Colorado may owe federal government $42M for improper autism therapy payments ...Saudi Arabia

Sport by : (GreeleyTribune) -

Colorado may have improperly paid more than $75 million to autism service providers and could be on the hook to return more than half that sum to the federal government, a new report found.

The Office of the Inspector General estimated the state’s Medicaid program overpaid $77.8 million for applied behavior analysis services in 2022 and 2023. ABA involves breaking tasks down into steps, so children with severe autism or developmental disabilities can learn how to perform personal care or communicate with others.

The report recommended Colorado refund about $42.6 million to the federal government. The state and the federal government split the cost of caring for children covered by Medicaid roughly in half.

The inspectors took a sample of 96 enrollees with care worth about $611,000 and determined about 31% was definitely improper, mostly due to lack of documentation, and 69% was “potentially” improper. They determined $862 worth of billing was clearly correct.

Extrapolating those numbers across the entire population receiving ABA services yielded estimates of $77.8 million in improper payments and $207.4 million that could be improper.

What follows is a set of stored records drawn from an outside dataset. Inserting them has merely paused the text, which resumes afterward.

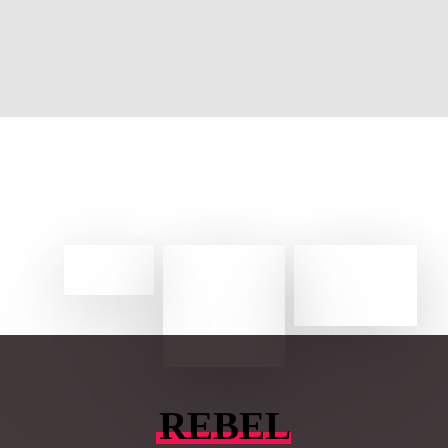
REBEL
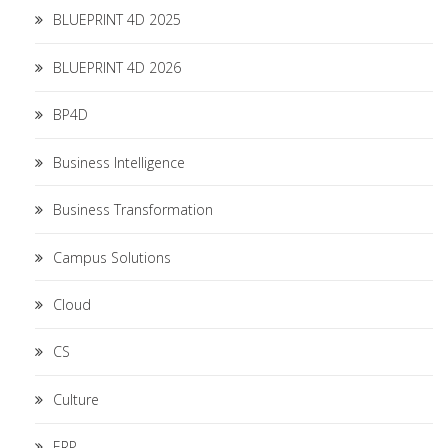
BLUEPRINT 4D 2025
BLUEPRINT 4D 2026
BP4D
Business Intelligence
Business Transformation
Campus Solutions
Cloud
CS
Culture
ERP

Colorado’s Medicaid spending on ABA services more than doubled from $60.1 million in 2019 to $163.5 million in 2023, according to the report. Other states also had large increases that raised concerns about improper billing, according to the report.

The inspectors determined Colorado hadn’t regularly reviewed payments or educated providers about how they should bill.

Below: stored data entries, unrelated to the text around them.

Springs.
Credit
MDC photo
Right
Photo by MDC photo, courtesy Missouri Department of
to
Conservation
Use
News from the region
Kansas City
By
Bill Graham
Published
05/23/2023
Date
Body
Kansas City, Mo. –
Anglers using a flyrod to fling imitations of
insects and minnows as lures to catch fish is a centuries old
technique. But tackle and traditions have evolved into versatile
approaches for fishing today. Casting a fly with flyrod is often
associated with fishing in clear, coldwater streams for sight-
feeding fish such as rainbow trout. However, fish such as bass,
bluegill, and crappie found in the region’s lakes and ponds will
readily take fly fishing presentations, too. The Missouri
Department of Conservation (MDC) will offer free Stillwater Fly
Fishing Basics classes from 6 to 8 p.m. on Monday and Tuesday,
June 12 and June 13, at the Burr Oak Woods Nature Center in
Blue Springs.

The Colorado Department of Health Care Policy and Financing said it is working with the federal government, ABA providers and other stakeholders to prevent fraud and bend the curve in increasing costs for autism therapy. In the past year, it launched a process for reviewing payments before or after they go to providers, with the possibility of recouping improper ones.

“Colorado and the nation are battling unacceptable cost increases due to outrageous behaviors and practices by a subset of disruptive and revenue-maximizing ABA providers,” the department said in a statement.

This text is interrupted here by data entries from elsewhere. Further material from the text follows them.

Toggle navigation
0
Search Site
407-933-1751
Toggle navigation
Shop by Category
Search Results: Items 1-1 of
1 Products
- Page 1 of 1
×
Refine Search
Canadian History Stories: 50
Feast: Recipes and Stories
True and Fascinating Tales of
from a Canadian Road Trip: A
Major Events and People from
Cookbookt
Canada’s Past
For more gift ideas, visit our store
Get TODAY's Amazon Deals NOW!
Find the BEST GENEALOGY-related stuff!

The department said it disputed the inspectors’ method for calculating what the state should pay back and planned to appeal, however.

Rebecca Urbano Powell, president of the Colorado Association for Behavior Analysis, said the OIG report shows failure by the state government to clarify how providers should document their services, not fraud by providers. The association raised concerns about the state’s processes, but it never acted on them, she said.

“This report should be a wake-up call to fix broken systems, not an excuse to take care away from children who depend on these therapies every day,” she said in a news release. “Providers have asked for years for better oversight and clearer standards, and instead, families are now facing the risk of more cuts and more red tape. Children with autism deserve stability, access, and care, not punishment for the state’s failures.”